START Given text
Note also that the download list (not the actual data!) is also available in a CSV format by replacing the “.json” extension of the Data URL with a “.csv” extension, as in:

https://historical.gnip.com:443/accounts/{ACCOUNT_NAME}/publishers/twitter/historical/track/jobs/{JOB_UUID}/results.csv

When a GET request is made to the CSV endpoint, a file containing the list of download links is downloaded. Each line contains a file name and the corresponding Amazon S3 link. This CSV-formatted link list is used by the example cURL commands provided below.

'20140517-20140517_kj4r26m0qx_2014_05_17_18_00_activities.json.gz'	'https://s3-us-west-1.amazonaws.com/archive.replay.snapshots/snapshots/twitter/track/activity_streams/CustomerName/2014/05/19/20140517-20140517_kj4r26m0qx/2014/05/17/18/00_activities.json.gz?...'
'20140517-20140517_kj4r26m0qx_2014_05_17_18_10_activities.json.gz'	'https://s3-us-west-1.amazonaws.com/archive.replay.snapshots/snapshots/twitter/track/activity_streams/CustomerName/2014/05/19/20140517-20140517_kj4r26m0qx/2014/05/17/18/10_activities.json.gz?...'
'20140517-20140517_kj4r26m0qx_2014_05_17_18_20_activities.json.gz'	'https://s3-us-west-1.amazonaws.com/archive.replay.snapshots/snapshots/twitter/track/activity_streams/CustomerName/2014/05/19/20140517-20140517_kj4r26m0qx/2014/05/17/18/20_activities.json.gz?...'
'20140517-20140517_kj4r26m0qx_2014_05_17_18_30_activities.json.gz'	'https://s3-us-west-1.amazonaws.com/archive.replay.snapshots/snapshots/twitter/track/activity_streams/CustomerName/2014/05/19/20140517-20140517_kj4r26m0qx/2014/05/17/18/30_activities.json.gz?...'
'20140517-20140517_kj4r26m0qx_2014_05_17_18_40_activities.json.gz'	'https://s3-us-west-1.amazonaws.com/archive.replay.snapshots/snapshots/twitter/track/activity_streams/CustomerName/2014/05/19/20140517-20140517_kj4r26m0qx/2014/05/17/18/40_activities.json.gz?...'
'20140517-20140517_kj4r26m0qx_2014_05_17_18_50_activities.json.gz'	'https://s3-us-west-1.amazonaws.com/archive.replay.snapshots/snapshots/twitter/track/activity_streams/CustomerName/2014/05/19/20140517-20140517_kj4r26m0qx/2014/05/17/18/50_activities.json.gz?...'

Automating Downloads  

As mentioned above, this list can contain thousands of files. Therefore the downloading needs to be automated, and there are several ways to do this.
END Given text
Work task: Revise the passage on the CSV download list, starting with "When a GET request" and going on through "commands provided below.", so that "cURL" is changed to "wget".
START Record set
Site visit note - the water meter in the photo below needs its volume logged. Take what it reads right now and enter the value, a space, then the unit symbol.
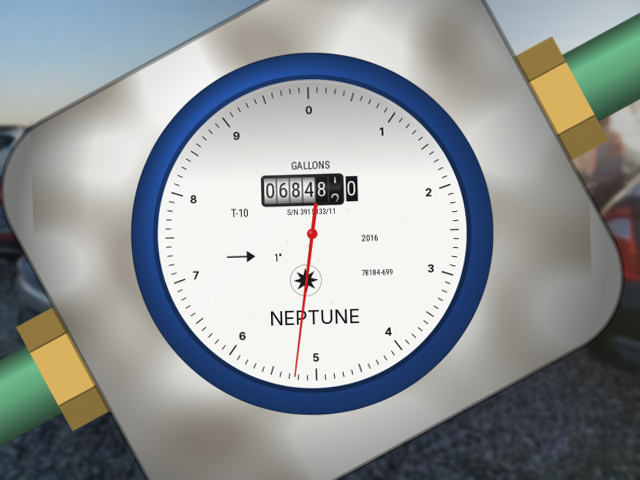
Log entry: 684815.2 gal
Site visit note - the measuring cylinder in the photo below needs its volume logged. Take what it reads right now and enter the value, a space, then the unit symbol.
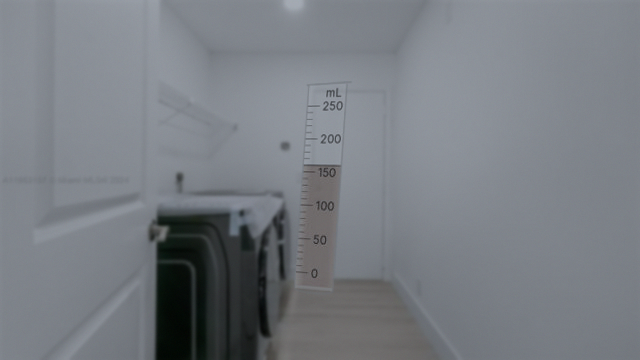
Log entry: 160 mL
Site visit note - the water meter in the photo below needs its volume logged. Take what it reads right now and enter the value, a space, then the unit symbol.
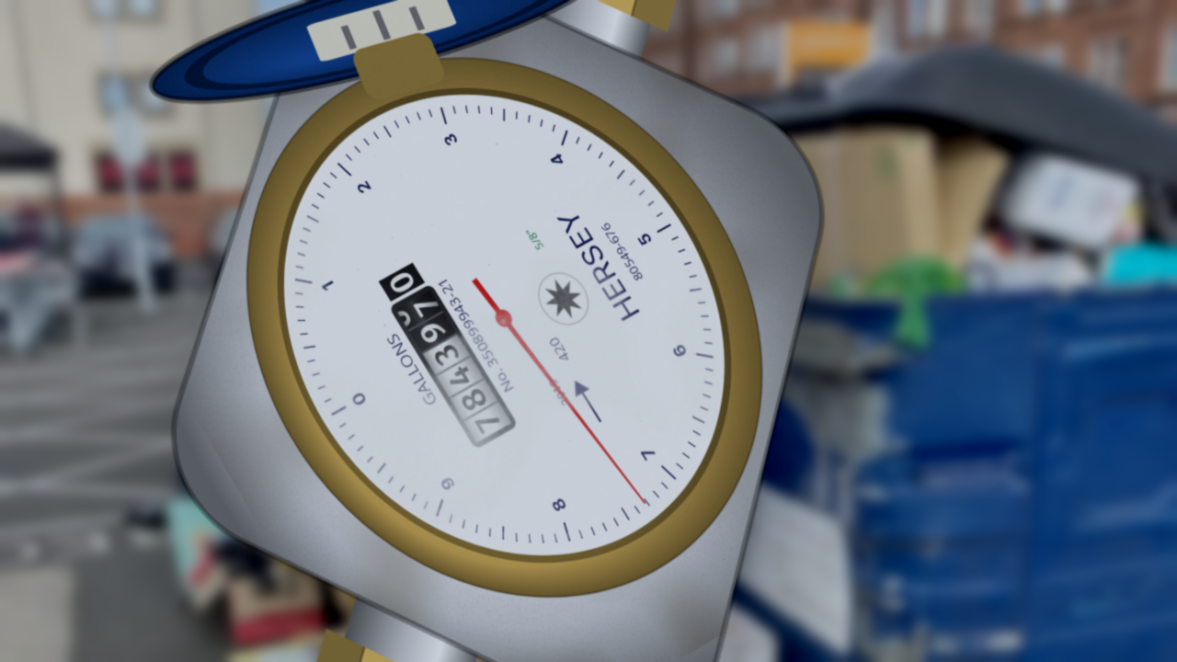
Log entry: 7843967.3 gal
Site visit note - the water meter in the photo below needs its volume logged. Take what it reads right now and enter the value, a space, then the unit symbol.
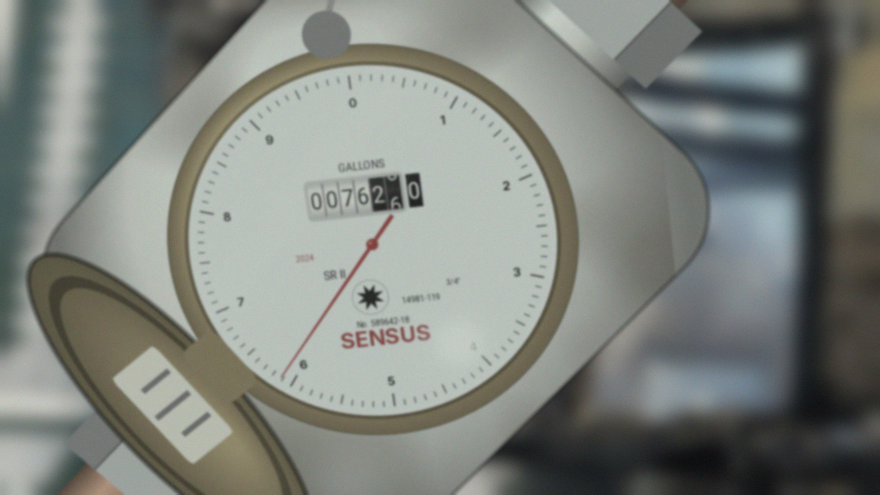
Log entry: 76256.1 gal
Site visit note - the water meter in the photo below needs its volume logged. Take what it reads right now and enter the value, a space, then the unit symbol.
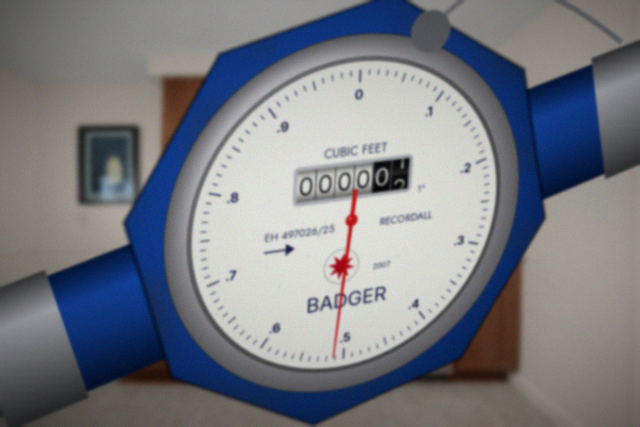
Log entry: 1.51 ft³
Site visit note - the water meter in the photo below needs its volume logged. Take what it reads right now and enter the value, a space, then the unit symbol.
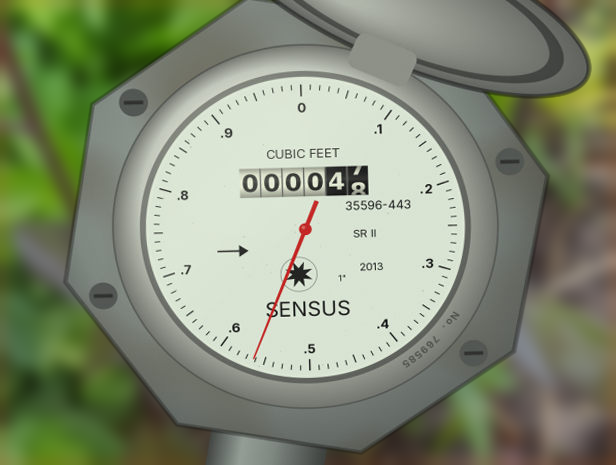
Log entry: 47.56 ft³
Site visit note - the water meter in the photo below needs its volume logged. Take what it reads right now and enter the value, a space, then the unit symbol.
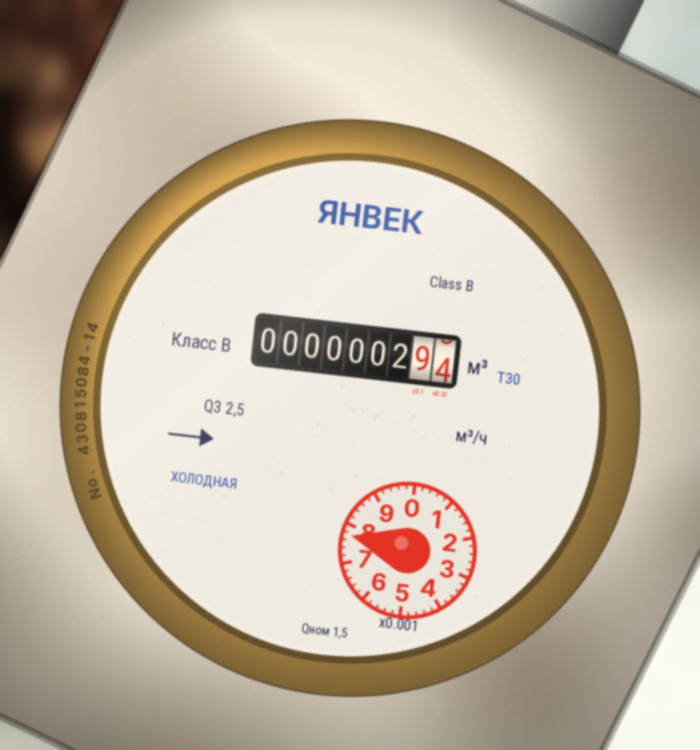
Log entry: 2.937 m³
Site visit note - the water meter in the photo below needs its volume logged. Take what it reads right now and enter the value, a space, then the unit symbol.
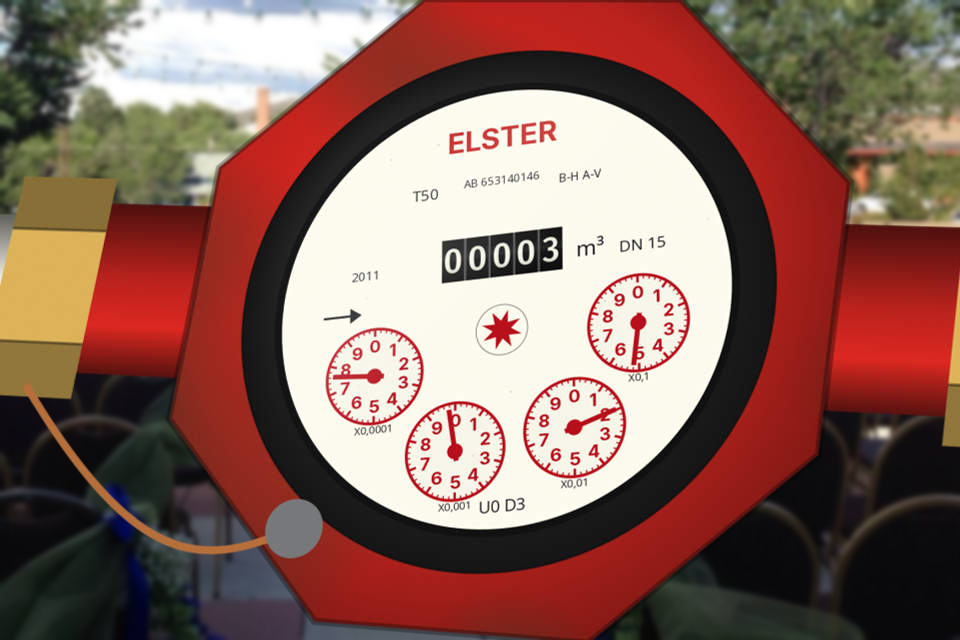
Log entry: 3.5197 m³
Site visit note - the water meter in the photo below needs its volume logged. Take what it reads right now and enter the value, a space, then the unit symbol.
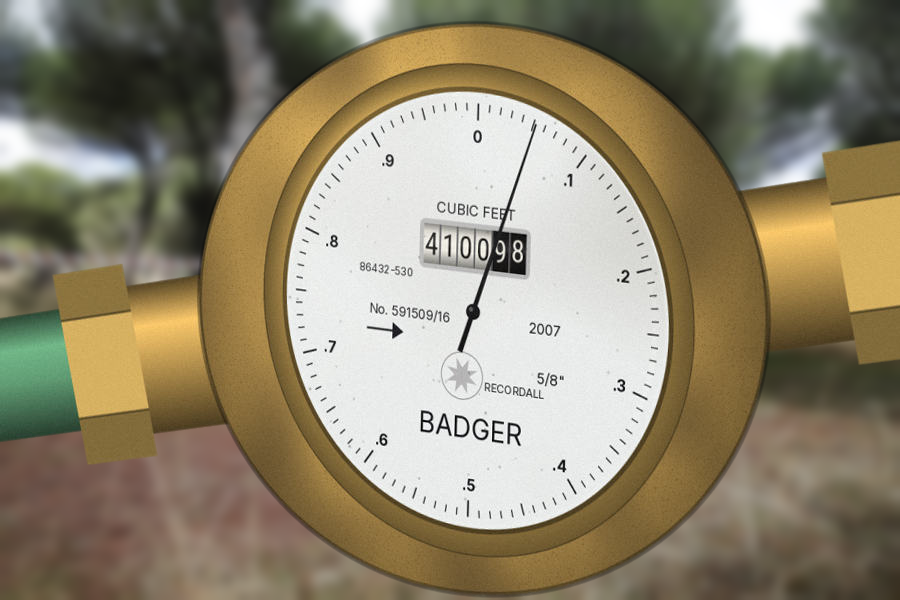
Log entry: 410098.05 ft³
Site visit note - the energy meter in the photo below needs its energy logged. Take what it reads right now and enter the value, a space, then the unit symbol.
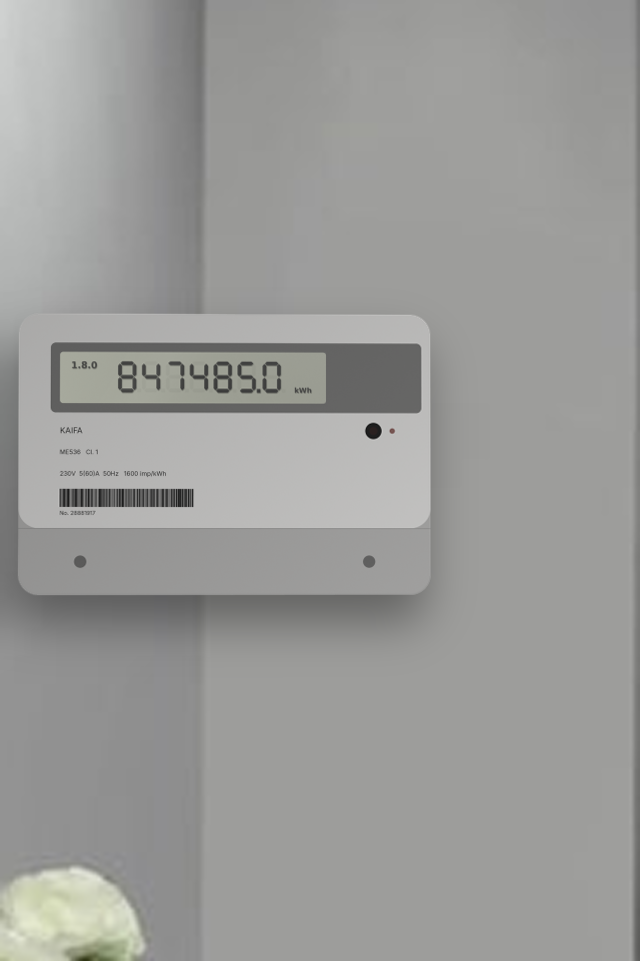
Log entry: 847485.0 kWh
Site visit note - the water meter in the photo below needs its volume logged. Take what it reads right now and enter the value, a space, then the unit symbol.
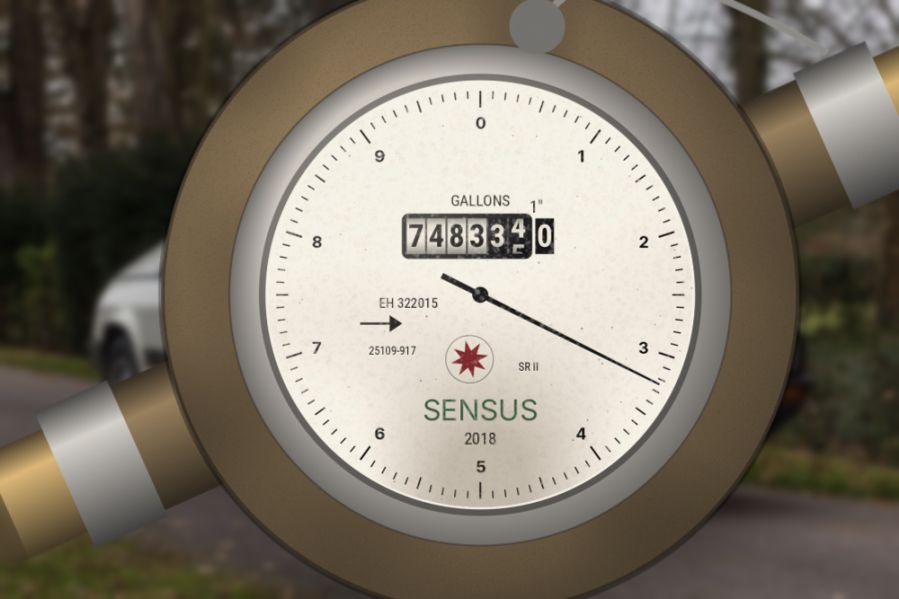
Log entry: 7483343.2 gal
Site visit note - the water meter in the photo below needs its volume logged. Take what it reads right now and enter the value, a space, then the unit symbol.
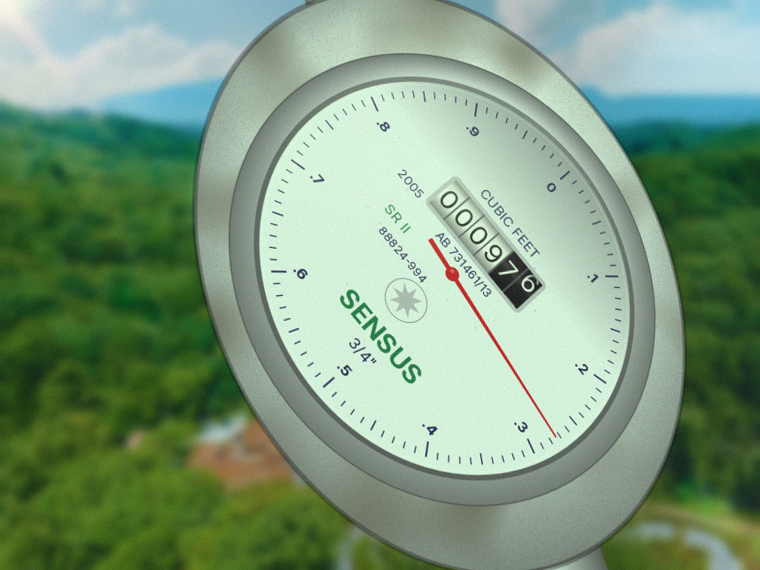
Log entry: 976.27 ft³
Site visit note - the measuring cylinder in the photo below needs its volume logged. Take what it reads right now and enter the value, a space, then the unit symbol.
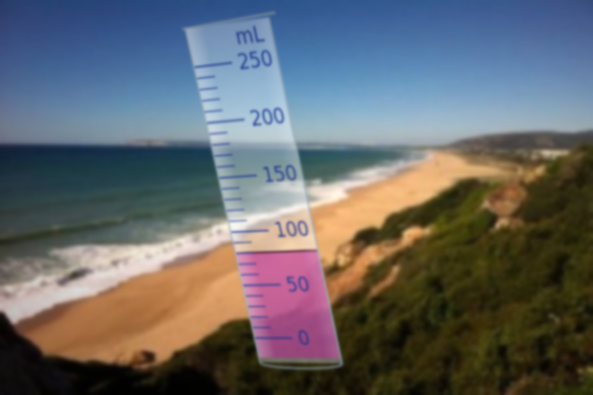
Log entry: 80 mL
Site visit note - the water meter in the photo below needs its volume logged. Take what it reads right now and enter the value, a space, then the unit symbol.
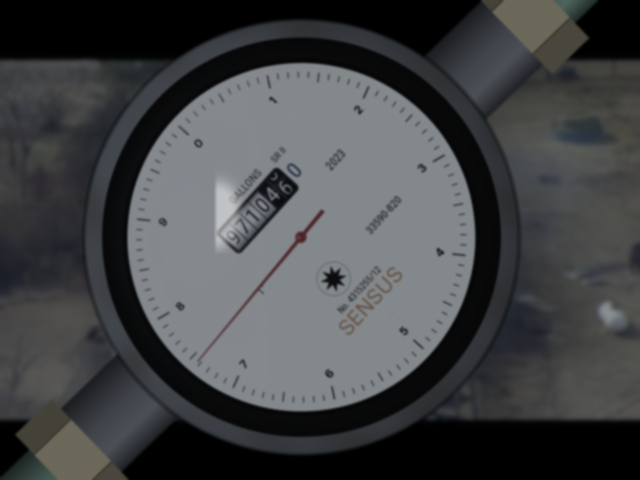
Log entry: 9710457.4 gal
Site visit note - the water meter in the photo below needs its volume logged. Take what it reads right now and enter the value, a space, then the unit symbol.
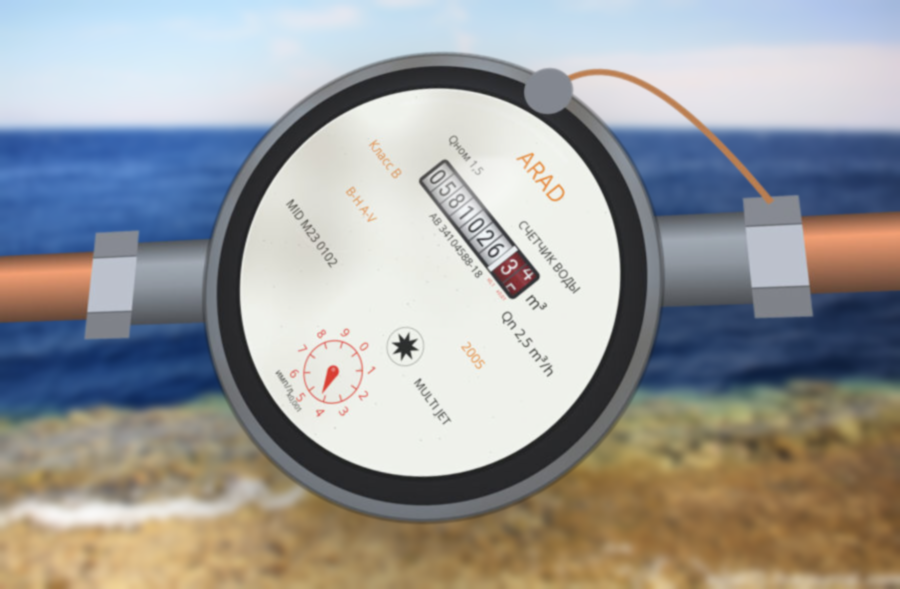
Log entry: 581026.344 m³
END Record set
Response to the exercise:
When a GET request is made to the CSV endpoint, a file containing the list of download links is downloaded. Each line contains a file name and the corresponding Amazon S3 link. This CSV-formatted link list is used by the example wget commands provided below.